The Sorting for Circularity Project is driven by Fashion for Good with catalytic funding provided by Laudes Foundation and facilitated by brand partners, adidas, Bestseller, and Zalando, as well as Inditex as an external partner. Fashion for Good partners Arvind Limited, Birla Cellulose, Levi Strauss & Co., Otto and PVH Corp. are participating as part of the wider working group. Circle Economy leads the creation and implementation of the methodology, with support from Refashion, to assess textile waste composition. Both organisations build on their extensive experience from similar projects, such as the Interreg Fibersort Project and previous textile composition analyses.
The analysis will provide the most representative snapshot of textile waste composition generated in Europe. What is more, Fashion for Good and Circle Economy will map the current and future capabilities of textile recyclers in the region – illuminating crucial gaps between the sorting and recycling industry, and the innovation, investment and policy changes required to accelerate circularity.

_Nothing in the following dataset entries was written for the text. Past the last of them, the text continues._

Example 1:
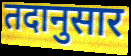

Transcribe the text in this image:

तदानुसार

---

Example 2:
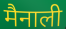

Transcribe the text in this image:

मैनाली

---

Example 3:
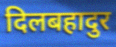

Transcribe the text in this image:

दिलबहादुर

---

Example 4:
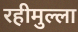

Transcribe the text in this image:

रहीमुल्ला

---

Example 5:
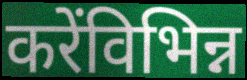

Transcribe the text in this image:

करेंविभिन्नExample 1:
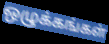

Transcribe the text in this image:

ஒழுக்கங்கள்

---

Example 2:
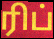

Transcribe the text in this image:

ரிப்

Findings from this research will ultimately enable sorters to take action through the support of a digital platform that matches their textile waste with recyclers. This open-source platform will bring greater transparency, spark greater harmonisation between the industries, and ensure the learnings contribute to foundational change for the industry at large.

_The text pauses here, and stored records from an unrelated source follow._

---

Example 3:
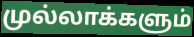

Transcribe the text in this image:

முல்லாக்களும்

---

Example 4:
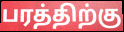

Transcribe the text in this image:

பரத்திற்கு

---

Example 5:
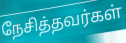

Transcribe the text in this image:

நேசித்தவர்கள்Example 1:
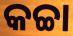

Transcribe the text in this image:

କଚ୍ଚା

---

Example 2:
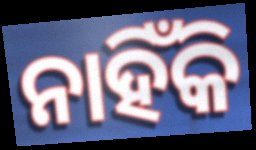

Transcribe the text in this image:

ନାହିଁକି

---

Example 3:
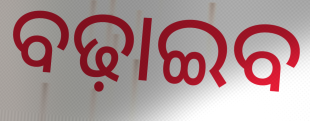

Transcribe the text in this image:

ବଢ଼ାଇବ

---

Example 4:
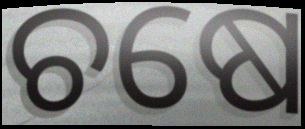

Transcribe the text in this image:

ଚଷେ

The project brings together the largest industrial textile sorters in the North-West European region; including the Boer Group, I:CO (a part of SOEX Group), JMP Wilcox (a part of Textile Recycling International) and Texaid, placing key industry players firmly at the heart of the project and driving the industry towards greater circularity.
The French accredited Extended Producer Responsibility (EPR) eco-organisation Refashion, a key project partner, provides input into the methodology and leads the NIR scanner calibration. Aligning the Sorting for Circularity Project with their own study in France ensures methodologies and findings can be standardised, compared and implemented on a larger scale.